━━━ Given records

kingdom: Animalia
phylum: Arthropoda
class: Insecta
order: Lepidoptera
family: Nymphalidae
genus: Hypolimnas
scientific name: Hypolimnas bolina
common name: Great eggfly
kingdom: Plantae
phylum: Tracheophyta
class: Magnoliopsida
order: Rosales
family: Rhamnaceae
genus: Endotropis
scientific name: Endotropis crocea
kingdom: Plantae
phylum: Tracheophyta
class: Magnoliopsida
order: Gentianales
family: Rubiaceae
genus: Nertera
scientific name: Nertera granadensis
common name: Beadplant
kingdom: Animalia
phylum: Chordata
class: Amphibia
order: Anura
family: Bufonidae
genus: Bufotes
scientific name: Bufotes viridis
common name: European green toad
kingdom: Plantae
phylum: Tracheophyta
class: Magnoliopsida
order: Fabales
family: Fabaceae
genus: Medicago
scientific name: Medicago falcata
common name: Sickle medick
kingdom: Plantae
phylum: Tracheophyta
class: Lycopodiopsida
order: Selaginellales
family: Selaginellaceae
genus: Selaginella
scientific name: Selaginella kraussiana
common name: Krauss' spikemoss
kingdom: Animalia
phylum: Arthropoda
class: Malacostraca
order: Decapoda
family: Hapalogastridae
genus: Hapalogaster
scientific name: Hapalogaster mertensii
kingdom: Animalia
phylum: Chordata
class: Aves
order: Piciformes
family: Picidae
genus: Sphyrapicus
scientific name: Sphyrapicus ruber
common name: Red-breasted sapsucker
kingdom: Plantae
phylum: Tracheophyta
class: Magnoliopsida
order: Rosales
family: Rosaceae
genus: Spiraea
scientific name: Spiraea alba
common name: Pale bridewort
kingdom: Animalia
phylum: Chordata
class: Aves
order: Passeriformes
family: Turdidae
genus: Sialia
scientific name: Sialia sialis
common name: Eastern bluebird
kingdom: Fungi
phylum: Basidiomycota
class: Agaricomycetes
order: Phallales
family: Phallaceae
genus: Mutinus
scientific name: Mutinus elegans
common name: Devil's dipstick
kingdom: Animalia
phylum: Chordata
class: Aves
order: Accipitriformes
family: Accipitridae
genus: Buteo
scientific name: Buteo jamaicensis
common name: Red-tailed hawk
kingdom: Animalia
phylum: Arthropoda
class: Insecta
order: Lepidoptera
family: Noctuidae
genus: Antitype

━━━━━━

Given task: Reproduce all of the lines above, word for word and in the same order.

The result:
kingdom: Animalia
phylum: Arthropoda
class: Insecta
order: Lepidoptera
family: Nymphalidae
genus: Hypolimnas
scientific name: Hypolimnas bolina
common name: Great eggfly
kingdom: Plantae
phylum: Tracheophyta
class: Magnoliopsida
order: Rosales
family: Rhamnaceae
genus: Endotropis
scientific name: Endotropis crocea
kingdom: Plantae
phylum: Tracheophyta
class: Magnoliopsida
order: Gentianales
family: Rubiaceae
genus: Nertera
scientific name: Nertera granadensis
common name: Beadplant
kingdom: Animalia
phylum: Chordata
class: Amphibia
order: Anura
family: Bufonidae
genus: Bufotes
scientific name: Bufotes viridis
common name: European green toad
kingdom: Plantae
phylum: Tracheophyta
class: Magnoliopsida
order: Fabales
family: Fabaceae
genus: Medicago
scientific name: Medicago falcata
common name: Sickle medick
kingdom: Plantae
phylum: Tracheophyta
class: Lycopodiopsida
order: Selaginellales
family: Selaginellaceae
genus: Selaginella
scientific name: Selaginella kraussiana
common name: Krauss' spikemoss
kingdom: Animalia
phylum: Arthropoda
class: Malacostraca
order: Decapoda
family: Hapalogastridae
genus: Hapalogaster
scientific name: Hapalogaster mertensii
kingdom: Animalia
phylum: Chordata
class: Aves
order: Piciformes
family: Picidae
genus: Sphyrapicus
scientific name: Sphyrapicus ruber
common name: Red-breasted sapsucker
kingdom: Plantae
phylum: Tracheophyta
class: Magnoliopsida
order: Rosales
family: Rosaceae
genus: Spiraea
scientific name: Spiraea alba
common name: Pale bridewort
kingdom: Animalia
phylum: Chordata
class: Aves
order: Passeriformes
family: Turdidae
genus: Sialia
scientific name: Sialia sialis
common name: Eastern bluebird
kingdom: Fungi
phylum: Basidiomycota
class: Agaricomycetes
order: Phallales
family: Phallaceae
genus: Mutinus
scientific name: Mutinus elegans
common name: Devil's dipstick
kingdom: Animalia
phylum: Chordata
class: Aves
order: Accipitriformes
family: Accipitridae
genus: Buteo
scientific name: Buteo jamaicensis
common name: Red-tailed hawk
kingdom: Animalia
phylum: Arthropoda
class: Insecta
order: Lepidoptera
family: Noctuidae
genus: Antitype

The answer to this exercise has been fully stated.